002 - This is Not My Beautiful House
- Mike

- Jan 4, 2022
- 3 min read
Updated: Sep 23
May 2004

I’ve always enjoyed pulling meaning from unexpected places—applying quotes from movies or song lyrics in ways their creators probably never intended. Authors like J.R.R. Tolkien—one of my favorites—actually welcomed that kind of reader response.
There’s a scene in The Lord of the Rings: The Two Towers that stuck with me. Gandalf, who was believed to be dead, returns—changed. He’s different in appearance, different in presence. He’s the same, but not. I think I get that now. I’ve passed through the death of my father, and I’m walking through the fire of grief. I’m the same… but not.
That’s how I came up with the title for this letter. It’s a nod to the Talking Heads song “Once in a Lifetime”—a song I used to laugh at back in high school. I remember hearing the line:
"This is not my beautiful house... You are not my beautiful wife... Well—how did I get here?"
It always seemed absurd—like something you'd say if you stumbled into the wrong living room.
But now, all these years later, those words hit different. I never expected them to become meaningful, but here we are. Life has a way of catching up with you in ways you don't anticipate.
For anyone unfamiliar, “born again” is a term used in Christian faith to describe a spiritual rebirth—a moment when someone accepts Jesus as Savior and is, as Scripture says, made a new creation. Spiritually dead, now alive. Born of water, now born of spirit.
That moment happened for me in 1987. It wasn’t dramatic. No lights in the sky. No audible voice from God. But it was true. I was confronted by my past, and presented with a future radically different from it. I made a decision. And although I didn’t feel overly emotional, something in me knew it was right. Afterward, I may have looked the same, but I wasn’t the same. I had a new life. A new purpose. A “before and after” moment I could point to.
But in the 16 years that followed, life became linear. Predictable. Eventful at times, even hard—but not transformative. Things changed, but I didn’t. I had quietly lost the expectation that I’d ever wake up one day and say, “I’m different now.”
Then came December 3rd, 2003.
It took a few weeks to hit, but when it did, I shattered. Like a pane of glass.
For the first time since 1987, I felt hollow—just a shell. But strangely, not for long. Soon, I began to think, feel, and see differently. It was as if I were living inside someone else.

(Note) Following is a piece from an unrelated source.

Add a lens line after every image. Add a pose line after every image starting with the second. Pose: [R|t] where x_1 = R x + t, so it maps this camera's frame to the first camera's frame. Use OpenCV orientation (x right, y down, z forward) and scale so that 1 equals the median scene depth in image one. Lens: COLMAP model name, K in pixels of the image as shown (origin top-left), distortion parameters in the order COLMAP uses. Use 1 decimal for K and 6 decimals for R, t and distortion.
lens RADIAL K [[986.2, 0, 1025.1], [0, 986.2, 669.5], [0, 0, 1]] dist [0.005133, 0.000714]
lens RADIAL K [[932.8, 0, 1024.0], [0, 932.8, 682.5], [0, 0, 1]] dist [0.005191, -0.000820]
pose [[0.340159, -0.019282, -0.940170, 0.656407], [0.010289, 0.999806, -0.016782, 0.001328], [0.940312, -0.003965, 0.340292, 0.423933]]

That familiar feeling returned: I’m not the same anymore.
In the middle of tears and questions, I found myself quietly repeating:"How did I get here?"

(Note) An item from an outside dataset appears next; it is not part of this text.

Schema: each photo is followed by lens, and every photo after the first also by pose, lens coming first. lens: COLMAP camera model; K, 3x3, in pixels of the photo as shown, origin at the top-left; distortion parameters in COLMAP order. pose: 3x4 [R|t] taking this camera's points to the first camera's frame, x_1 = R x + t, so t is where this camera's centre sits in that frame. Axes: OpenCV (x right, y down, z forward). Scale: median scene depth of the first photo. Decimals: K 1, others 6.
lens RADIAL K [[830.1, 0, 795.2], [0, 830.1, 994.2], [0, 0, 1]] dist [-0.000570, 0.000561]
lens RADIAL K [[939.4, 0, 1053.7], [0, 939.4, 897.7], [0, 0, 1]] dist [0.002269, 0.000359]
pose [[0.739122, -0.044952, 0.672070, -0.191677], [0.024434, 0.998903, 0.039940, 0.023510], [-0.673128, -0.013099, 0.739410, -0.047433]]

And yet—here I am. No escaping it. And truthfully, nearly six months later, I’m starting to lean into it. I’m not trying to outrun grief anymore; I’m learning to live with it. To live through it. I’m beginning to understand what it means to dwell in the shadow of death—and still walk forward.

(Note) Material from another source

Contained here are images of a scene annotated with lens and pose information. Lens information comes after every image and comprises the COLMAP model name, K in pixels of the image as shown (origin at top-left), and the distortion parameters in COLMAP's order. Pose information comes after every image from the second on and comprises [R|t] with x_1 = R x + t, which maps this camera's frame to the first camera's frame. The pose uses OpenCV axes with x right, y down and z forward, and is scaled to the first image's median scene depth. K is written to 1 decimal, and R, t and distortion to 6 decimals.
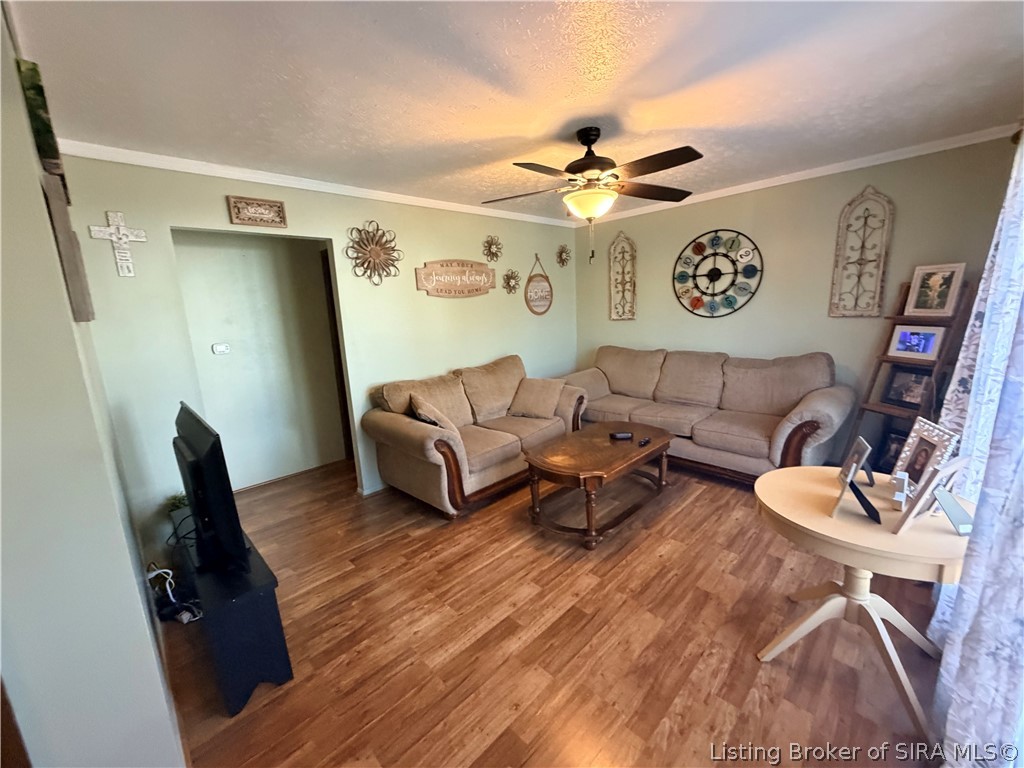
lens RADIAL K [[407.3, 0, 508.0], [0, 407.3, 384.8], [0, 0, 1]] dist [-0.001238, -0.000201]
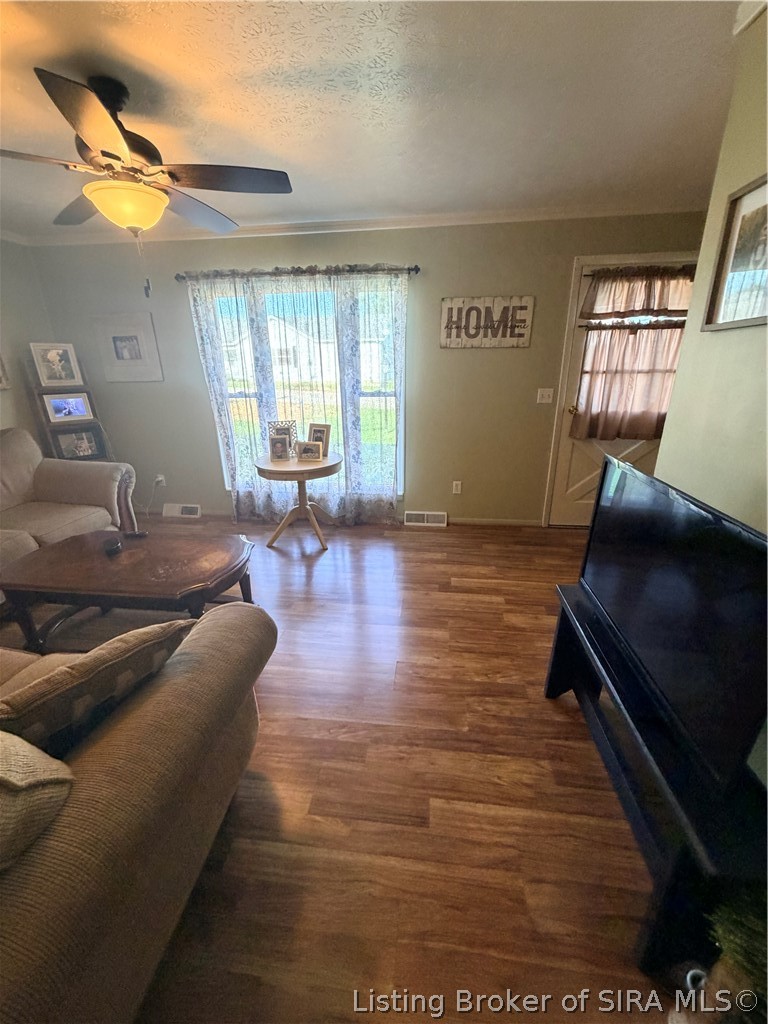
lens RADIAL K [[407.3, 0, 383.8], [0, 407.3, 509.4], [0, 0, 1]] dist [-0.001238, -0.000201]
pose [[-0.623741, -0.210607, 0.752723, -0.573149], [0.194182, 0.891072, 0.410224, -0.143172], [-0.757127, 0.402038, -0.514902, 0.991361]]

My dad taught me a lot of things—most of them without even knowing it. One of the most valuable was this: walk on. Keep moving, even through heartbreak. Keep going because there’s more beyond the pain. He lived that lesson out in ways I’m still trying to grasp. His quiet strength and devotion to our family remain one of the most powerful forces shaping who I am.
I’m not the same since he died. I don’t pretend to be. When he passed, a part of me went with him. That’s a cliché, but it’s true. Maybe it’s also part of the price we pay for loving someone well. We give them parts of ourselves—and when they leave, they take those parts with them. But maybe that’s the very evidence that we loved rightly.
This letter is my way of saying: I’m beginning to walk forward.
I’m learning that to say goodbye isn’t just letting go of someone—it’s letting go of what was, while still holding onto who they are. It means saying farewell to the physical presence… and growing into the legacy they left behind.
No, this may not be the beautiful life I once imagined—but it’s the life I’ve been given. And I would dishonor both the gift and the giver—my Father above and my father here—if I did anything but walk on.
So I will.
I hope it matters to him, wherever he is. I hope it bears witness to the life of a man who lived simply… but extraordinarily.
I am my father’s son. And I will walk on.
I love you, Dad.
(And yes—for the record—that beautiful woman at my front door is my wife. Thank God that hasn’t changed. Hot dog!)